The 250 Savage AI (with the 40-degree shoulder) is a remarkable cartridge. Its performance massively belies its small size and minimal powder consumption. While I was having the rifle restored and put together, I contacted various bullet manufacturing companies here in the U.S. in an effort to acquire load information for the cartridge. I hit gold when I talked with the kind people at Sierra Bullets. It turns out Sierra uses the 250 Savage AI as its test cartridge for .25 caliber bullets . . . and this is because the cartridge uses very little powder, feeds and performs with no issues (as long as the loads within it are sane), and produces outstanding performance.

From the Sierra Bullets PDF file the company sent to me, accumulated from a test rifle with a 24" barrel:

87g. Sierra BT or HPBT, 41.9g. RL 15, 3400 FPS muzzle velocity. // My rifle Model 99 (new PacNor 24" barrel) produced 3425-3440 FPS MV with both loads and groups under 1.5"

87g. Sierra BT or HPBT, 46.6g. H-414, 3400 FPS muzzle velocity. // I saw essentially the same velocities/accuracy when using 90g. Speer Spitzers.

100g. Sierra BT or Match King, 40.1g. Varget, 3200 FPS muzzle velocity. // 100g. Sierra BT or Match King, 41.0g. RL-15, 3200 FPS muzzle velocity.

My rifle produced 3250 FPS MV (average) with both 100g. loads listed here, about MOA accuracy with Varget and the Match Kings and 1.5" or less groups with Sierra BTs and Nosler Ballistic Tips. Both excellent loads for NE TX hogs.

117g. Sierra BT or Match King, 42.2g. H-4350, 2900 FPS muzzle velocity.

117g. Sierra BT or Match King, 42.3g. IMR4350, 2900 FPS muzzle velocity.

My rifle produced muzzle velocities ranging from 2940-2970 FPS with both 117g. loads and groups of 1.5" or less. The rifle reached 3000 FPS muzzle velocity with 115g. Nosler Ballistic Tips/Partitions and minimal tweaking of the respective 4350 loads up to 42.5g for each.

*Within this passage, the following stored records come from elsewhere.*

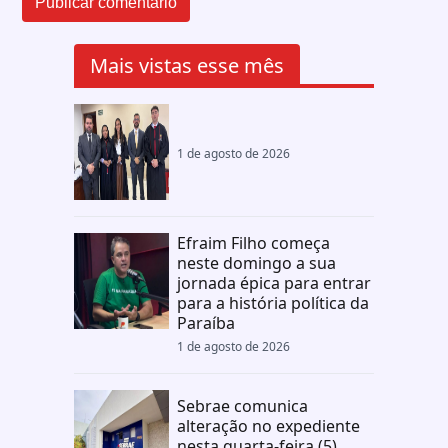
Mais vistas esse mês
1 de agosto de 2026
Efraim Filho começa
neste domingo a sua
jornada épica para entrar
para a história política da
Paraíba
1 de agosto de 2026
Sebrae comunica
alteração no expediente
nesta quarta-feira (5)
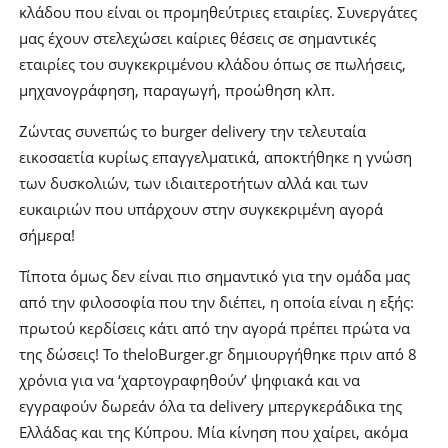
κλάδου που είναι οι προμηθεύτριες εταιρίες. Συνεργάτες
μας έχουν στελεχώσει καίριες θέσεις σε σημαντικές
εταιρίες του συγκεκριμένου κλάδου όπως σε πωλήσεις,
μηχανογράφηση, παραγωγή, προώθηση κλπ.
Ζώντας συνεπώς το burger delivery την τελευταία
εικοσαετία κυρίως επαγγελματικά, αποκτήθηκε η γνώση
των δυσκολιών, των ιδιαιτεροτήτων αλλά και των
ευκαιριών που υπάρχουν στην συγκεκριμένη αγορά
σήμερα!
Τίποτα όμως δεν είναι πιο σημαντικό για την ομάδα μας
από την φιλοσοφία που την διέπει, η οποία είναι η εξής:
πρωτού κερδίσεις κάτι από την αγορά πρέπει πρώτα να
της δώσεις! Το theloBurger.gr δημιουργήθηκε πριν από 8
χρόνια για να ‘χαρτογραφηθούν’ ψηφιακά και να
εγγραφούν δωρεάν όλα τα delivery μπεργκεράδικα της
Ελλάδας και της Κύπρου. Μία κίνηση που χαίρει, ακόμα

No pressure or extraction problems noted and 1.5" groups or smaller.

Note:

WIth all loads listed above my Model 99 functioned flawlessly. There were no problems extracting any of the cases, and I have used the same cases (at this point) four to five times without issue, although I have to trim their length from time to time. Given the ballistics I'm seeing on my chronograph and the results on paper downrange, I have not tinkered or experimented with Sierra's recommendations with Sierra bullets.

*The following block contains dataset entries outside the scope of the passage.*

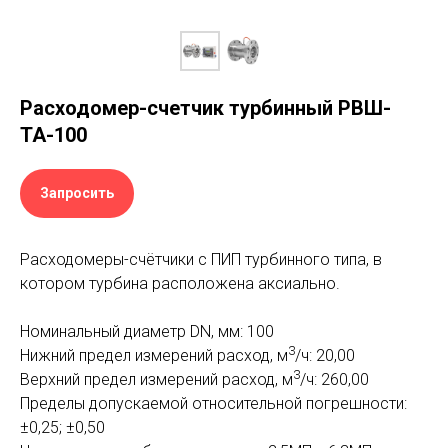
Расходомер-счетчик турбинный РВШ-
ТА-100
Запросить
Расходомеры-счётчики с ПИП турбинного типа, в
котором турбина расположена аксиально.
Номинальный диаметр DN, мм: 100
3
Нижний предел измерений расход, м
/ч: 20,00
3
Верхний предел измерений расход, м
/ч: 260,00
Пределы допускаемой относительной погрешности:
±0,25; ±0,50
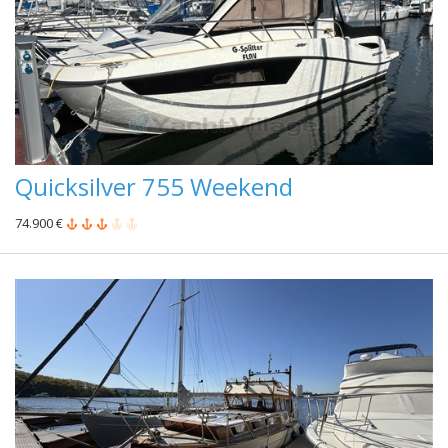
Quicksilver 755 Weekend
74.900 €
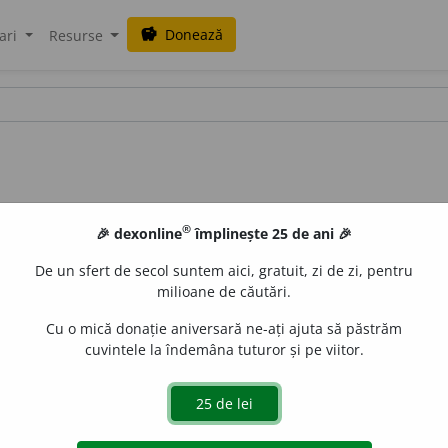
Donează
savings
ari
Resurse
®
🎉 dexonline
împlinește 25 de ani 🎉
De un sfert de secol suntem aici, gratuit, zi de zi, pentru
milioane de căutări.
Cu o mică donație aniversară ne-ați ajuta să păstrăm
cuvintele la îndemâna tuturor și pe viitor.
.
A destina.
Ce voivod Ai menit Moldovei
?... –
Cînd totul va fi gat
EMINESCU, O.
tot ce-n lume este menit să crească.
I 61.
2.
Tran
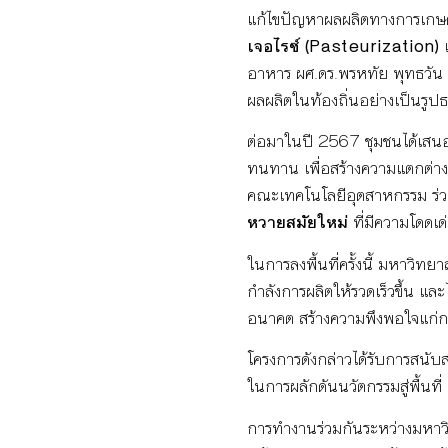
แก้ไขปัญหาผลผลิตทางการเกษ
เจอไรซ์ (Pasteurization)
อาหาร ผศ.ดร.พรหทัย พุทธวัน จ
ผลผลิตในท้องถิ่นอย่างเป็นรูป
ต่อมาในปี 2567 ชุมชนได้เสน
ทนทาน เพื่อสร้างความแตกต่างใ
คณะเทคโนโลยีอุตสาหกรรม ร่วม
หวายสมัยใหม่
ที่มีความโดดเ
ในการลงพื้นที่ครั้งนี้ มหาวิท
กำลังการผลิตให้รวดเร็วขึ้น และ
อนาคต สร้างความพึงพอใจแก่กล
โครงการดังกล่าวได้รับการสนั
ในการผลักดันนวัตกรรมสู่พื้นที
การทำงานร่วมกันระหว่างมหาวิท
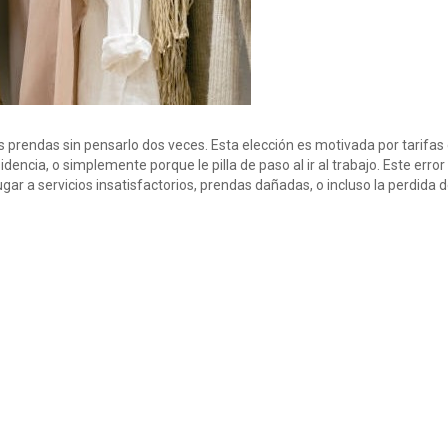
 prendas sin pensarlo dos veces. Esta elección es motivada por tarifas
dencia, o simplemente porque le pilla de paso al ir al trabajo. Este erro
lugar a servicios insatisfactorios, prendas dañadas, o incluso la perdida 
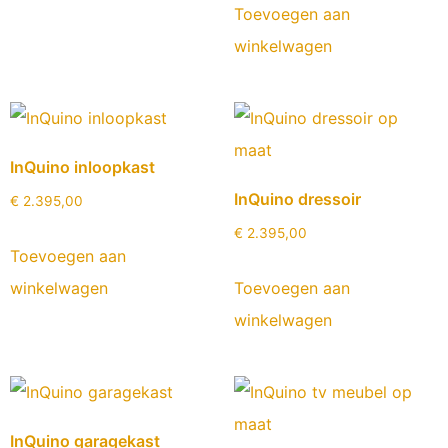
Toevoegen aan
winkelwagen
InQuino inloopkast
InQuino dressoir
€
2.395,00
€
2.395,00
Toevoegen aan
winkelwagen
Toevoegen aan
winkelwagen
InQuino garagekast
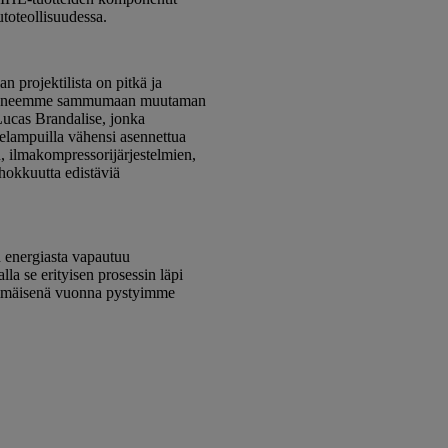
utoteollisuudessa.
 projektilista on pitkä ja
tietokoneemme sammumaan muutaman
o Lucas Brandalise, jonka
telampuilla vähensi asennettua
n, ilmakompressorijärjestelmien,
hokkuutta edistäviä
n energiasta vapautuu
a se erityisen prosessin läpi
simmäisenä vuonna pystyimme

I am confident I can produce 3000 FPS with the 117g. Sierra bullets without issues with pressure or case extraction--P.O. Ackley conducted extensive pressure torture tests on Model 99 actions and proclaimed them to be very strong--but see no reason to do so. A muzzle velocity of 2940-2970 FPS is ample in my book.

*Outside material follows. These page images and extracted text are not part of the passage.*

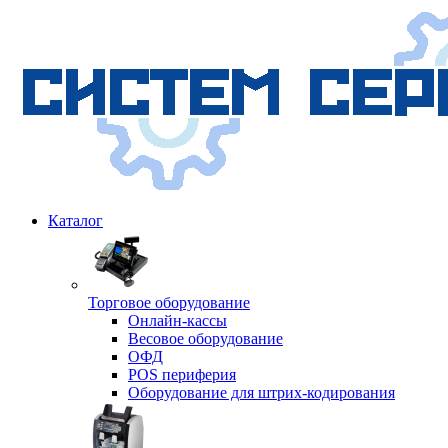
Каталог
Торговое оборудование
Онлайн-кассы
Весовое оборудование
ОФД
POS периферия
Оборудование для штрих-кодирования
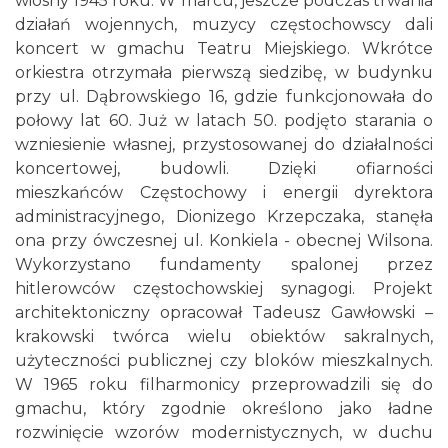
wiosny 1945 roku. W marcu, jeszcze podczas trwania
działań wojennych, muzycy częstochowscy dali
koncert w gmachu Teatru Miejskiego. Wkrótce
orkiestra otrzymała pierwszą siedzibę, w budynku
przy ul. Dąbrowskiego 16, gdzie funkcjonowała do
połowy lat 60. Już w latach 50. podjęto starania o
wzniesienie własnej, przystosowanej do działalności
koncertowej, budowli. Dzięki ofiarności
mieszkańców Częstochowy i energii dyrektora
administracyjnego, Dionizego Krzepczaka, stanęła
ona przy ówczesnej ul. Konkiela - obecnej Wilsona.
Wykorzystano fundamenty spalonej przez
hitlerowców częstochowskiej synagogi. Projekt
architektoniczny opracował Tadeusz Gawłowski –
krakowski twórca wielu obiektów sakralnych,
użyteczności publicznej czy bloków mieszkalnych.
W 1965 roku filharmonicy przeprowadzili się do
gmachu, który zgodnie określono jako ładne
rozwinięcie wzorów modernistycznych, w duchu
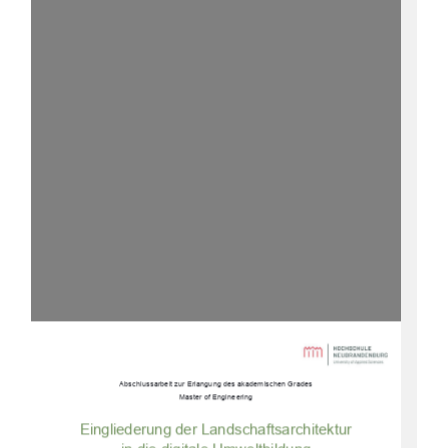
Abschlussarbeit zur Erlangung des akademischen Grades 
Master of Engineering 
Eingliederung der Landschaftsarchitektur 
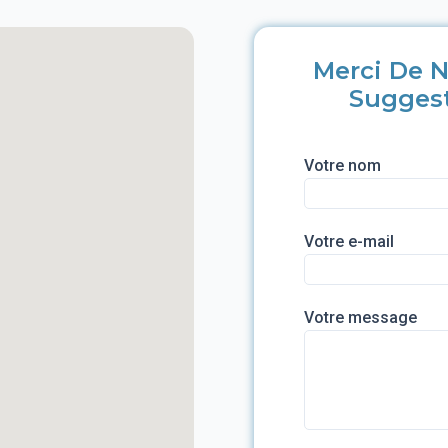
Merci De N
Sugges
Votre nom
Votre e-mail
Votre message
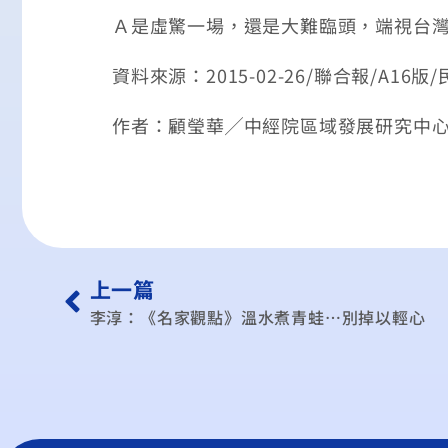
Ａ是虛驚一場，還是大難臨頭，端視台
資料來源：2015-02-26/聯合報/A16版
作者：顧瑩華╱中經院區域發展研究中
上一篇
李淳：《名家觀點》溫水煮青蛙…別掉以輕心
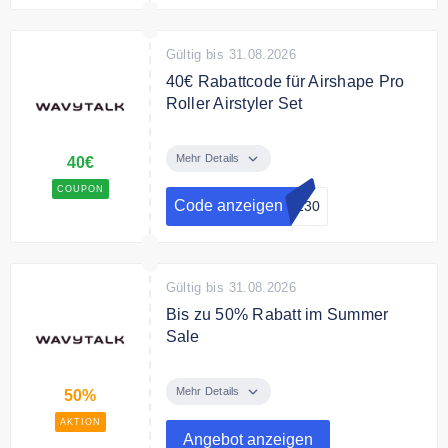
Gültig bis 31.08.2026
40€ Rabattcode für Airshape Pro
Roller Airstyler Set
Nutzen Sie den Code an der
Kasse und sparen Sie 40€ auf
Mehr Details
40€
Airshape Pro Roller Airstyler Set,
COUPON
jetzt für 209,30€
Code anzeigen
1230
Gültig bis 31.08.2026
Bis zu 50% Rabatt im Summer
Sale
Sparen Sie bis zu 50% im Summer
Sale.
Mehr Details
50%
AKTION
Angebot anzeigen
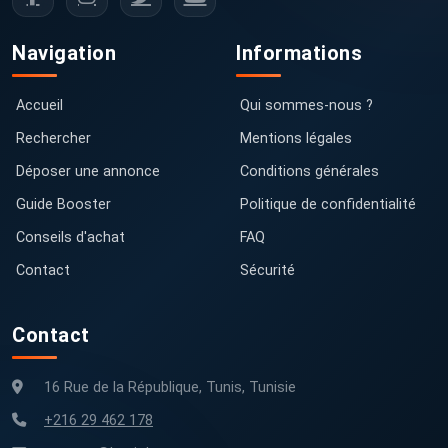
Navigation
Informations
Accueil
Qui sommes-nous ?
Rechercher
Mentions légales
Déposer une annonce
Conditions générales
Guide Booster
Politique de confidentialité
Conseils d'achat
FAQ
Contact
Sécurité
Contact
16 Rue de la République, Tunis, Tunisie
+216 29 462 178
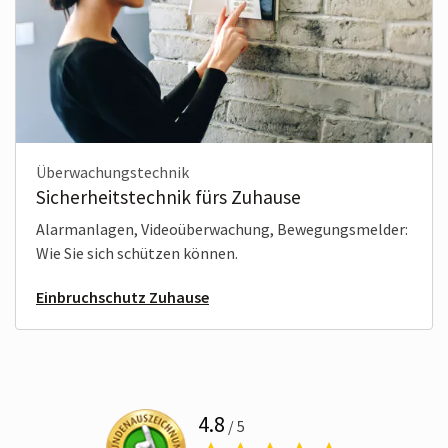
Überwachungstechnik
Sicherheitstechnik fürs Zuhause
Alarmanlagen, Videoüberwachung, Bewegungsmelder:
Wie Sie sich schützen können.
Einbruchschutz Zuhause
4.8
/ 5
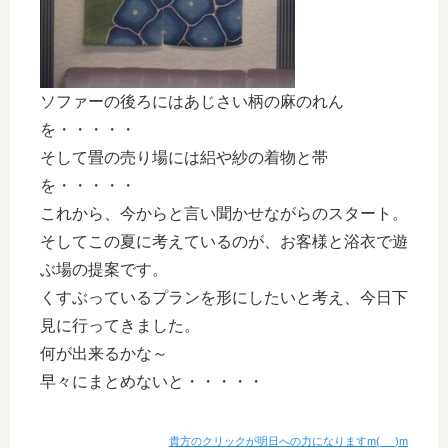
ソファーの後ろにはあじさい柄の麻のれん
を・・・・・
そして畳の売り場には絽や紗の着物と帯
を・・・・・
これから、今からと言い聞かせながらのスタート。
そしてこの夏に考えているのが、お客様と浴衣で遊
ぶ場の提案です。
くすぶっているプランを形にしたいと考え、今日下
見に行ってきました。
何が出来るかな～
早々にまとめないと・・・・・
貴方のクリックが明日への力になりますm(_ _)m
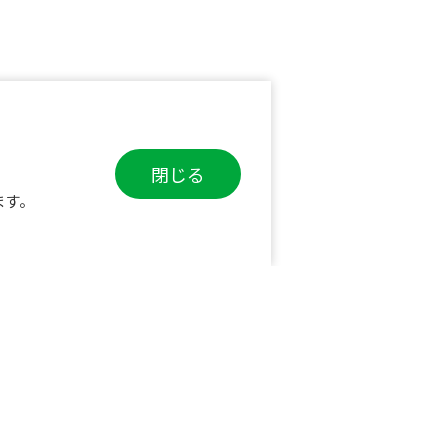
閉じる
ます。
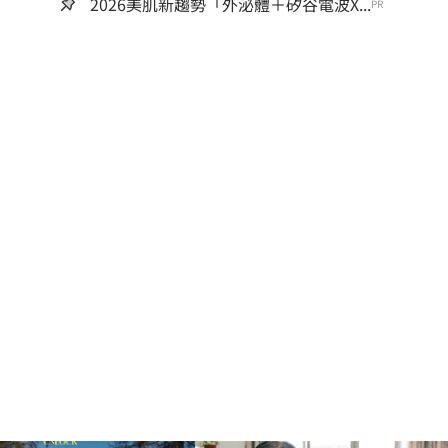
2026美肌新趨勢「外泌體＋矽谷電波X...
PR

The case capacity on the 250 Savage AI is so small the cartridge quickly runs out of coal with bullet weights above 100g, although it is entirely reasonable to obtain 2800-2850 FPS muzzle velocities with 120g. bullets (I've done it with 120g. Nosler Partitions without issue). This is easier done, however, if the chamber on a given rifle permits seating a 120g. bullet so that it does not protrude into the case.

Regards,

Renaissance



Last edited by ARenaissanceGuy; 07/16/19.